Optimizing Large Distinct Counts in Analysis Services Tabular

The most glaring hole in the Tabular Performance Guide is information about tuning the performance of distinct counts. In fact I don’t believe distinct counts are even mentioned once in the whole whitepaper. (Since I helped author that whitepaper, visualize me hanging my head in shame and hoping this blog post will serve as my redemption.)

Thankfully others have picked up the slack and have published some great research on optimizing distinct count performance. Alex Whittles did some tests about the impact of DefaultSegmentRowCount on distinct counts. Alberto Ferrari wrote a nice whitepaper all about different approaches to distinct counts and understanding distinct count query plans and he also wrote a nice case study about InContact which suggested if you never need to report across business units you can separate business units into multiple SSAS databases to dramatically improve distinct count query performance. Marco Russo reminded us of an important performance improvement for large distinct counts that came out in SQL2012 SP1 CU9 and SQL2014 RTM CU1.

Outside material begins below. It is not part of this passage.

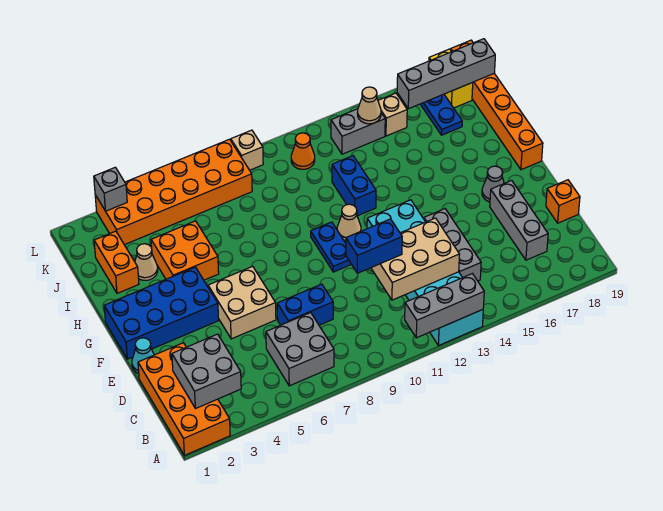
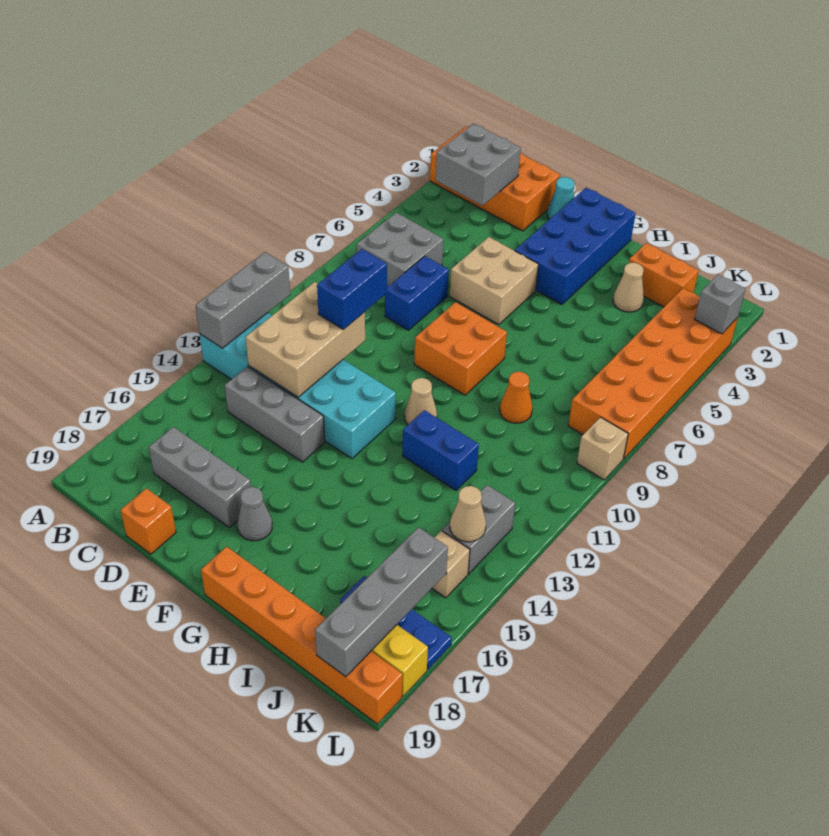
blue plate F10:G10 level 1 -> none
orange brick H4:I5 level 1 -> orange brick F8:G9 level 1
orange cone K11 level 1 -> orange cone I9 level 1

The Best Way to Optimize Distinct Counts

However, the best way to optimize a distinct count is to change it to a regular count. This blog post documents one way of doing this if there are many rows where the value you are distinct counting only appears once per table. For example in the following table we are distinct counting CustomerKey. Customer 99 and 88 only have one order:

OrderKey

CustomerKey

1111

99

2222

88

3333

77

4444

77

5555

66

6666

66

So we could transform this table to the following:

OrderKey

CustomerKey

CustomerKeyMulti

CustomerKeySingle

1111

99

 

1

2222

88

 

1

3333

77

77

 

4444

77

77

 

5555

66

66

 

6666

66

66

 

Now instead of DISTINCTCOUNT(FactOrder[CustomerKey]) we can improve performance by doing:

DISTINCTCOUNT(FactOrder[CustomerKeyMulti])
+ SUM(FactOrder[CustomerKeySingle])

That calculation will actually be 1 high because a distinct count on a column with nulls will count those nulls. So to fix that bug we need to make the calculation slightly more complex:

DISTINCTCOUNT(FactOrder[CustomerKeyMulti])
+ IF(
   SUM(FactOrder[CustomerKeySingle])>=1,
   SUM(FactOrder[CustomerKeySingle])-1
  )

How much faster is this optimized version than a plain distinct count? The following tests were done on a 200 million row table on my laptop which has an Intel i7-4702HQ processor. I did some similar tests on Azure D-series and G-series virtual machines and saw relatively similar numbers. As you can see, if 195 million rows are customers who only placed one order, then a 19 second distinct count becomes half a second once optimized. As a smaller percentage of rows are customers who only placed one order, the improvement after optimization shrinks to the point that the optimization is not worth the data preparation effort.

As with performance of most things in Tabular, the cardinality of columns largely determines performance. Drilling into these numbers in more detail, study the first row which took 18 seconds to run a distinct count across 200 million rows. Optimized it took 0.5 seconds and the optimized distinct count only had to distinct count 5 million values (200M - 195M = 5M distinct values in the CustomerKeyMulti column).

Rows with Unique Distinct Count Value

CustomerKey Cardinality

Regular Query Time (ms)

CustomerKeyMulti Cardinality

Optimized Query Time (ms)

195M

200M

18,480

5M

500

160M

180M

17,093

20M

1,858

120M

160M

13,003

40M

3,528

80M

140M

12,134

60M

5,620

40M

120M

11,632

80M

6,789

10M

105M

10,939

95M

9,523


Data Preparation for this Optimization

The ETL to calculate these two new columns is fairly expensive but depending on your data the resulting Analysis Services query performance enhancement may be worth it. The most straightforward approach to building the Multi and Single columns is:

select OrderKey
,
CustomerKey
,CustomerKeyMulti = case when CustomerKeyCount > 1 then CustomerKey end
,CustomerKeySingle = case when CustomerKeyCount = 1 then 1 end
from (
 select OrderKey
 ,CustomerKey
 ,CustomerKeyCount = count(*) over (PARTITION BY CustomerKey) > 1
 from FactOrder
) f

You could also split your single fact table into two fact tables to potentially optimize it even further. I briefly tested this and at least on my particular dataset this optimization didn’t make a significant difference, but your mileage may vary. If you don’t have any degenerate dimension columns, you can split the one optimized table into:

OrderKey

CustomerKey

CustomerKeyMulti

3333

77

77

4444

77

77

5555

66

66

6666

66

66

OrderKey

CustomerKey

CustomerKeySingle

1111

99

1

2222

88

1

 

Conclusion

Why perform an expensive distinct count if it’s not needed? If you can transform even a portion of your distinct count into a regular count, your query performance gain inside Analysis Services Tabular may be tremendous.